Me cambié de ropa por lo menos siete veces, y aun así no me veía bien, pero el tiempo se me echaba encima y no me quedó más remedio que dejar de jugar a los modelitos. Por el camino Dave me preguntó algo que me puso de los nervios: ¿qué le vas a decir? Y, joder, no había pensado nada. Tú te crees. Así que le di vueltas al asunto y se me ocurrieron toda clase de presentaciones elegantes y seductoras que había visto en las películas de James Bond. Pero cuando la tuve delante, me quedé en blanco. Y tartamudeé, joder, vaya si lo hice. Yo, yo, yo, ho-ho-la soy… Un pringado es lo que soy, pensé. Sin embargo, ella se echó a reír. Y te juro que al oír esa risa supe que quería escucharla toda mi vida”.
El señor Macalister siguió contándole la historia de cómo “engañó”, cariñosamente dicho en sus palabras, a aquella preciosa chica para que se convirtiese en su mujer. Se le iluminaban los ojos al hablar de lo guapa que era, de sus manos, de sus piernecitas, de ese culete respingón, de su larga y suave melena, y, sobre todo, de lo graciosa que se ponía cuando movía la nariz de un lado a otro al ponerse nerviosa. La ratoncita, que parecía disfrutar de cada palabra que salía del corazón del señor Macalister, reaccionaba cada cierto tiempo frotándose las patitas y haciéndole reír. Él lo entendía, y seguro estaba de ello, como un “cuéntame más”.

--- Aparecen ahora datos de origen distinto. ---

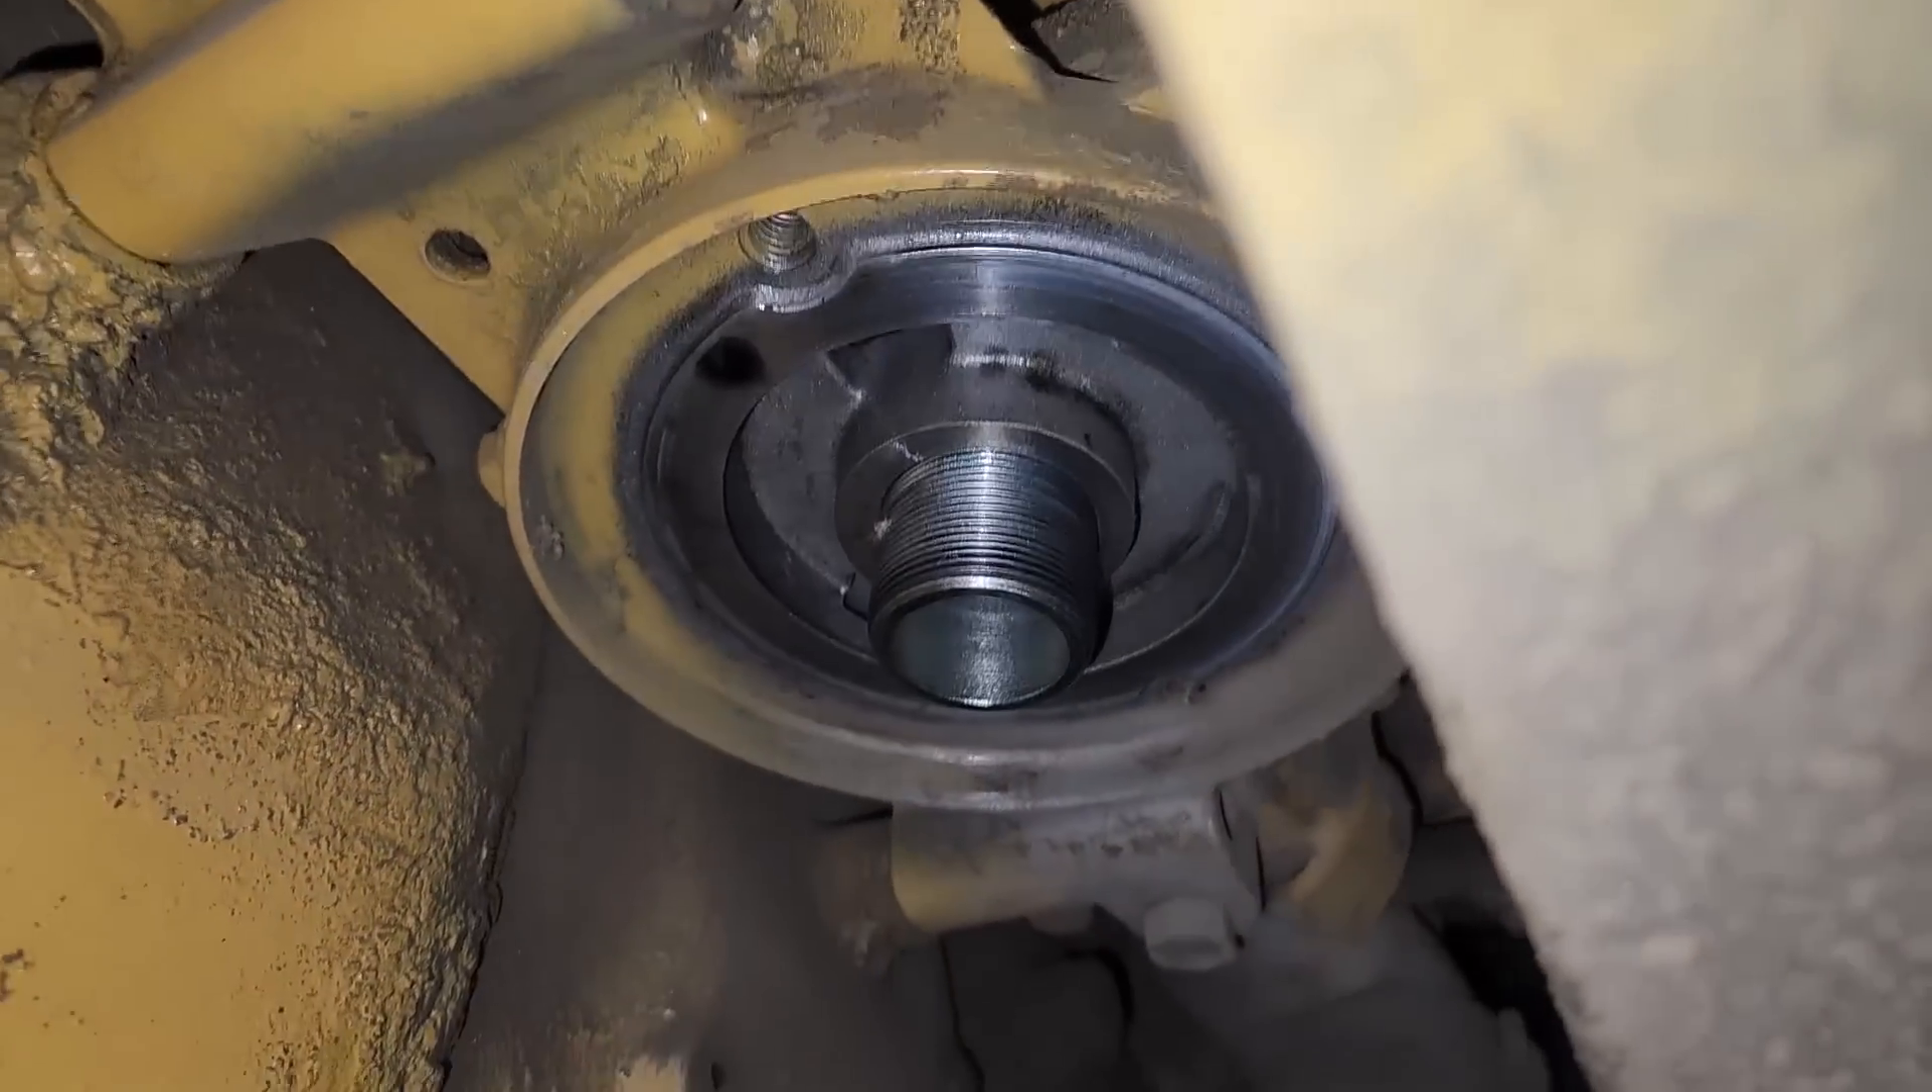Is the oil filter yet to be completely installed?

Y así fue hasta la noche de su muerte. El señor Macalister se quedó dormido junto a la ratoncita mientras le contaba aquel viaje que hizo junto a su amor por Oporto. Ese viaje en el que confundieron su maleta con la de algún irlandés sin gusto y tuvo que ponerse, durante unas horas, una camisa digna de Austin Powers al son de las risas de su mujer. Y entre las calles de Oporto, cogido de la mano de su esposa, el señor Macalister cerró los ojos. Para siempre.
Sobre las doce del mediodía un vehículo esperaba en la entrada del hotel. Era el taxi que debía encargarse de llevar al señor Macalister de vuelta al aeropuerto. Tras unos minutos, el taxista, cansado de esperar, preguntó al recepcionista, que, extrañado, llamó una y otra vez a la 404. Pero nada. No hubo respuesta.
Minutos más tarde, el señor Macalister salía en camilla cubierto por una tela blanca. El silencio se apoderó del pasillo y solo el ruido del ascensor acabó con él. Finalmente, ya en el hall, su cuerpo desfiló por última vez frente al mostrador en dirección a la salida. Y al llegar a ella, las puertas automáticas se abrieron dejando paso a unos peculiares rayos de sol. Entonces uno de los enfermeros pisó uno de los bordes de la tela dejando el rostro del señor Macalister al descubierto.
Pero lejos del drama que podría esperarse ante tal inoportuna (o no) torpeza, los presentes se miraron sorprendidos. En escasos segundos cada uno de ellos dibujó una sonrisa al ver la cara de felicidad que el bueno de Macalister dejaba al mundo. Y es que esa luz primaveral besaba cada uno de sus poros dándole un tono distinto a su piel. Un tono rojizo.
Y mientras tanto, en la habitación 404, un pequeño ratoncito colorado se acercaba poco a poco, pero firme, a su amada.